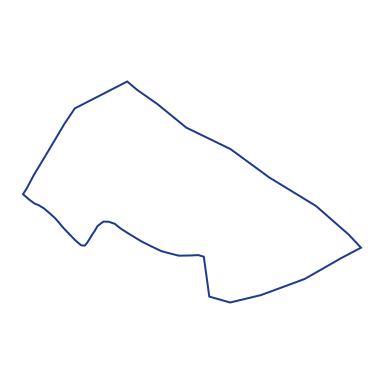 Marisule/Top Of The World/Belle Ville, Gros Islet, Saint Lucia (Equal Earth projection)
{"feature_id": "8701671B20786089058501", "entity_name": "Marisule/Top Of The World/Belle Ville", "entity_type": "district", "adm_level": 2, "iso_a3": "LCA", "parent_name": "Saint Lucia", "parent_adm1": "Gros Islet", "projection": "equal_earth", "projection_center": [-60.967, 14.044], "detail": "fine", "context": "isolated", "style": "outline", "palette": "blue", "viewbox_px": 384, "rotation_deg": 0, "n_neighbors": 0, "source": "geoboundaries", "source_scale": "gbopen_adm2", "svg_char_len": 792}
<svg xmlns="http://www.w3.org/2000/svg" viewBox="0 0 384 384"><path d="M127.2,81.5L74.8,108.4L64.4,123.9L47.7,152.0L33.9,174.9L26.7,188.5L23.0,194.2L29.1,199.5L34.4,203.5L38.7,205.2L43.8,208.3L48.3,212.1L52.4,215.7L55.5,218.6L58.2,221.7L61.9,226.2L65.4,230.1L68.2,232.9L72.2,237.1L75.1,240.1L78.9,243.4L81.0,245.1L83.2,245.6L84.9,245.5L86.9,243.1L89.6,238.9L92.1,234.7L94.8,230.8L97.6,226.0L103.4,221.6L108.5,221.7L114.8,223.8L120.6,228.5L128.3,233.4L141.1,241.2L150.8,246.1L161.3,251.1L169.0,253.2L178.9,255.7L190.0,255.5L198.3,255.1L203.8,256.7L209.3,296.6L221.7,300.1L230.1,302.5L260.9,295.1L304.8,278.9L341.0,258.2L361.0,247.7L357.3,243.8L348.6,234.5L316.0,206.0L269.3,177.5L230.5,149.1L186.4,127.7L157.3,104.0L137.0,89.8L127.2,81.5Z" fill="none" stroke="#1e3a8a" stroke-width="2"/></svg>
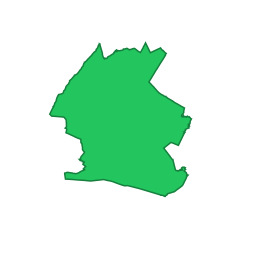 outline of San Matías Tlalancaleca, Puebla, Mexico, rotated 134°
{"feature_id": "50627088B22492462361378", "entity_name": "San Matías Tlalancaleca", "entity_type": "district", "adm_level": 2, "iso_a3": "MEX", "parent_name": "Mexico", "parent_adm1": "Puebla", "projection": "albers", "projection_center": [-98.505, 19.351], "detail": "fine", "context": "isolated", "style": "filled", "palette": "green", "viewbox_px": 256, "rotation_deg": 134, "n_neighbors": 0, "source": "geoboundaries", "source_scale": "gbopen_adm2", "svg_char_len": 5598}
<svg xmlns="http://www.w3.org/2000/svg" viewBox="0 0 256 256"><g transform="rotate(134 128 128)"><path d="M153.5,57.6L153.2,57.5L153.0,57.1L152.4,56.2L152.1,55.8L151.8,55.3L152.0,54.7L151.8,54.2L151.6,54.0L151.3,53.7L150.5,53.9L149.7,53.8L149.4,53.5L149.1,53.7L148.5,53.7L147.9,53.9L144.5,52.0L144.0,51.7L143.1,51.3L141.9,50.5L139.9,50.1L139.3,50.1L137.5,49.8L137.1,49.7L136.7,49.6L133.5,49.1L131.8,48.9L131.0,49.0L129.2,49.5L126.3,50.5L125.3,50.7L124.5,51.0L123.9,51.2L122.9,51.7L122.4,51.9L122.0,52.0L121.7,52.0L120.7,52.1L120.1,52.1L120.2,52.4L120.9,52.7L121.1,52.8L121.2,53.0L120.8,53.4L120.5,53.8L120.4,54.1L119.9,54.3L119.7,54.9L119.7,56.2L119.9,56.9L120.0,57.3L120.0,57.6L119.7,58.0L117.9,57.7L117.7,59.2L116.8,59.2L117.0,59.8L117.0,60.1L117.3,60.5L117.6,60.8L118.1,61.4L118.7,61.6L119.5,61.7L120.2,61.2L121.1,61.2L121.2,60.8L120.2,60.1L120.5,59.8L121.9,60.7L122.5,61.5L122.4,61.7L124.3,62.0L124.3,62.8L125.1,63.8L125.2,64.9L123.9,66.8L123.3,67.9L123.0,68.3L122.5,69.3L121.6,70.5L120.8,71.9L119.8,73.4L120.0,73.4L119.5,76.8L119.2,78.3L118.4,83.4L118.2,84.7L118.2,84.8L117.6,88.3L108.6,87.1L107.6,85.1L106.2,81.5L105.5,79.7L102.2,80.8L99.1,81.8L96.1,82.8L92.6,83.9L92.7,84.0L91.7,84.0L91.9,84.9L91.1,84.5L90.7,84.8L90.7,85.0L90.2,85.0L89.4,85.1L89.2,85.6L88.2,85.4L87.6,85.2L86.4,84.6L85.5,84.2L85.2,85.5L84.8,85.3L84.3,85.2L84.4,85.4L83.2,86.0L83.5,86.4L84.2,86.7L84.5,87.1L84.0,86.8L83.8,86.8L82.3,86.6L82.2,87.0L81.5,86.7L80.8,87.2L80.8,87.3L79.8,88.0L77.4,88.7L77.6,89.1L77.4,91.6L77.9,91.6L78.3,93.6L79.7,93.6L79.7,94.0L79.8,94.0L80.1,94.8L80.3,95.3L80.6,95.6L80.6,95.3L81.0,95.4L80.7,96.4L81.7,96.3L81.9,96.6L82.4,96.9L82.3,97.7L82.1,97.7L81.4,98.3L81.2,98.2L80.9,98.1L80.7,98.0L80.3,97.8L80.0,97.9L80.0,98.0L80.1,98.3L80.0,98.5L78.7,98.5L78.3,98.6L77.7,99.0L77.2,99.6L76.5,100.1L75.9,100.3L75.2,101.0L74.9,101.1L74.4,101.3L74.6,101.9L74.9,103.2L75.5,105.2L75.6,106.0L76.0,107.3L76.3,108.7L77.3,112.2L77.4,113.3L77.8,115.1L77.7,115.1L78.0,116.3L78.3,117.5L79.0,120.1L79.0,120.4L79.0,120.6L79.0,121.2L79.1,121.9L79.1,122.3L79.0,122.7L79.3,122.9L79.6,123.3L79.7,123.6L79.9,124.1L80.2,126.0L80.5,126.5L80.6,126.9L80.7,127.0L81.1,130.0L81.2,130.4L81.1,132.8L80.6,138.3L80.6,140.2L80.4,143.3L80.4,144.9L79.6,145.1L78.7,145.3L73.8,146.4L73.6,146.5L72.0,146.8L70.3,147.2L67.0,148.0L66.0,148.1L60.2,149.4L53.2,150.8L50.6,151.4L49.7,151.6L49.6,152.0L47.8,152.3L48.1,153.9L47.9,155.9L47.9,156.8L48.3,157.1L47.9,159.8L47.8,160.2L58.3,164.2L57.6,166.2L57.3,167.0L54.6,174.5L56.7,173.8L58.4,173.4L60.0,172.8L61.6,172.4L64.1,171.7L65.1,171.5L65.8,174.3L65.9,176.0L66.2,178.6L67.3,179.5L68.9,180.2L69.2,180.5L70.0,180.8L70.9,181.3L70.7,181.7L71.1,182.6L71.4,184.1L74.1,185.6L74.4,186.2L75.5,185.8L76.8,186.7L77.3,187.1L78.4,187.8L79.5,189.2L80.6,189.1L81.3,189.9L79.1,190.4L81.4,190.7L82.2,190.6L82.7,190.3L83.6,190.2L83.6,190.5L85.1,190.2L86.5,190.7L88.2,191.0L88.7,191.0L89.5,191.5L91.0,191.9L92.0,191.5L92.9,191.7L93.2,192.4L93.7,192.5L94.1,193.5L94.6,193.2L94.6,193.5L94.2,195.2L93.0,197.4L92.2,198.1L90.5,201.0L89.6,202.6L87.8,205.7L87.1,206.6L87.4,206.8L87.4,207.1L87.8,206.8L89.2,206.7L89.6,206.2L90.4,206.0L91.4,205.7L92.0,205.4L92.4,205.4L93.1,205.5L93.4,205.5L93.8,205.3L93.9,205.2L94.3,205.0L94.4,204.8L94.8,204.6L95.5,204.7L96.5,204.9L97.0,205.0L98.1,204.9L99.7,204.9L100.9,204.6L103.7,204.7L104.1,204.6L104.6,204.6L105.1,204.7L106.5,204.7L108.6,204.5L109.4,204.6L110.6,204.7L110.9,205.0L111.2,204.7L112.4,204.5L114.9,203.3L116.4,203.3L118.6,202.6L119.4,202.8L120.2,202.6L124.2,202.1L125.0,202.3L125.8,202.5L126.2,202.6L126.6,203.0L127.4,203.1L128.2,202.9L128.7,202.8L129.7,202.8L132.3,202.6L134.5,202.9L135.4,202.1L136.7,201.8L137.4,201.4L138.6,201.5L141.0,201.4L141.7,201.1L142.1,201.0L142.5,200.6L143.0,200.4L143.6,200.3L143.8,200.1L144.0,200.1L144.6,199.9L145.2,199.9L145.6,200.0L145.9,200.0L146.3,199.8L147.3,199.2L147.7,199.1L148.2,199.0L148.8,199.1L149.1,199.2L150.8,200.2L151.8,200.9L152.1,201.1L152.4,201.0L152.9,200.9L153.2,200.8L153.5,200.8L153.5,200.7L154.4,200.5L155.9,200.0L156.6,199.6L157.2,199.4L157.7,198.8L159.2,198.2L160.2,198.1L160.8,198.0L161.7,197.6L162.6,197.0L164.0,196.7L164.4,196.8L164.4,196.2L165.4,196.1L165.9,196.0L172.4,193.9L172.5,191.2L166.2,183.6L164.9,181.9L164.7,181.2L164.7,180.6L164.9,179.9L165.0,178.3L166.8,176.3L167.0,176.0L168.2,174.8L168.9,174.1L170.0,173.0L171.7,173.1L171.2,171.7L171.8,170.9L174.5,169.3L173.4,166.5L172.6,164.1L171.8,161.9L171.3,160.3L170.9,159.0L169.9,156.5L168.9,154.1L171.2,151.7L171.3,151.1L171.2,150.6L171.3,150.3L171.4,150.1L171.6,149.8L171.9,149.6L172.5,148.8L173.3,147.6L175.2,145.6L175.5,144.4L175.4,142.8L175.5,142.6L176.1,142.2L176.7,142.3L177.1,142.2L178.4,142.0L179.7,141.9L180.5,141.9L181.5,141.7L181.9,141.5L182.6,141.2L183.9,141.0L183.5,139.9L183.6,139.7L183.9,139.7L184.5,140.7L184.6,139.8L184.4,139.4L184.2,139.2L183.3,137.8L183.9,137.3L182.9,135.8L183.1,135.7L183.8,135.6L185.4,135.3L185.1,131.8L186.7,131.8L187.5,131.7L188.4,131.7L188.2,130.2L189.0,130.5L189.2,130.8L189.6,130.8L190.0,130.9L190.8,131.3L191.7,131.7L192.5,131.8L192.8,132.0L193.1,132.0L193.4,132.2L193.9,132.2L195.1,132.6L196.5,133.4L197.2,134.0L198.2,135.3L198.7,135.9L199.2,137.0L200.2,138.3L201.1,139.6L201.9,140.7L202.6,141.2L203.3,141.5L203.7,141.5L204.1,141.8L204.4,142.2L204.6,142.1L208.2,137.5L207.5,136.7L206.6,135.7L203.3,131.8L200.8,128.7L196.0,123.0L193.9,120.3L192.0,118.0L182.0,109.7L179.6,105.7L179.0,104.9L178.0,103.3L176.9,101.2L176.6,100.3L174.7,96.0L173.7,93.8L172.4,91.1L171.6,89.9L170.8,89.3L170.0,88.5L169.6,88.1L163.6,77.6L153.8,58.6L153.7,57.9L153.5,57.6Z" fill="#22c55e" stroke="#15803d" stroke-width="1.5"/></g></svg>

******************************

> **Stated problem**:
Echo the rows from the start through the line that contains "outline of San", including that line, and leave the pictures out of your answer.

> **Worked answer**:
 Marisule/Top Of The World/Belle Ville, Gros Islet, Saint Lucia (Equal Earth projection)
{"feature_id": "8701671B20786089058501", "entity_name": "Marisule/Top Of The World/Belle Ville", "entity_type": "district", "adm_level": 2, "iso_a3": "LCA", "parent_name": "Saint Lucia", "parent_adm1": "Gros Islet", "projection": "equal_earth", "projection_center": [-60.967, 14.044], "detail": "fine", "context": "isolated", "style": "outline", "palette": "blue", "viewbox_px": 384, "rotation_deg": 0, "n_neighbors": 0, "source": "geoboundaries", "source_scale": "gbopen_adm2", "svg_char_len": 792}
<svg xmlns="http://www.w3.org/2000/svg" viewBox="0 0 384 384"><path d="M127.2,81.5L74.8,108.4L64.4,123.9L47.7,152.0L33.9,174.9L26.7,188.5L23.0,194.2L29.1,199.5L34.4,203.5L38.7,205.2L43.8,208.3L48.3,212.1L52.4,215.7L55.5,218.6L58.2,221.7L61.9,226.2L65.4,230.1L68.2,232.9L72.2,237.1L75.1,240.1L78.9,243.4L81.0,245.1L83.2,245.6L84.9,245.5L86.9,243.1L89.6,238.9L92.1,234.7L94.8,230.8L97.6,226.0L103.4,221.6L108.5,221.7L114.8,223.8L120.6,228.5L128.3,233.4L141.1,241.2L150.8,246.1L161.3,251.1L169.0,253.2L178.9,255.7L190.0,255.5L198.3,255.1L203.8,256.7L209.3,296.6L221.7,300.1L230.1,302.5L260.9,295.1L304.8,278.9L341.0,258.2L361.0,247.7L357.3,243.8L348.6,234.5L316.0,206.0L269.3,177.5L230.5,149.1L186.4,127.7L157.3,104.0L137.0,89.8L127.2,81.5Z" fill="none" stroke="#1e3a8a" stroke-width="2"/></svg>
 outline of San Matías Tlalancaleca, Puebla, Mexico, rotated 134°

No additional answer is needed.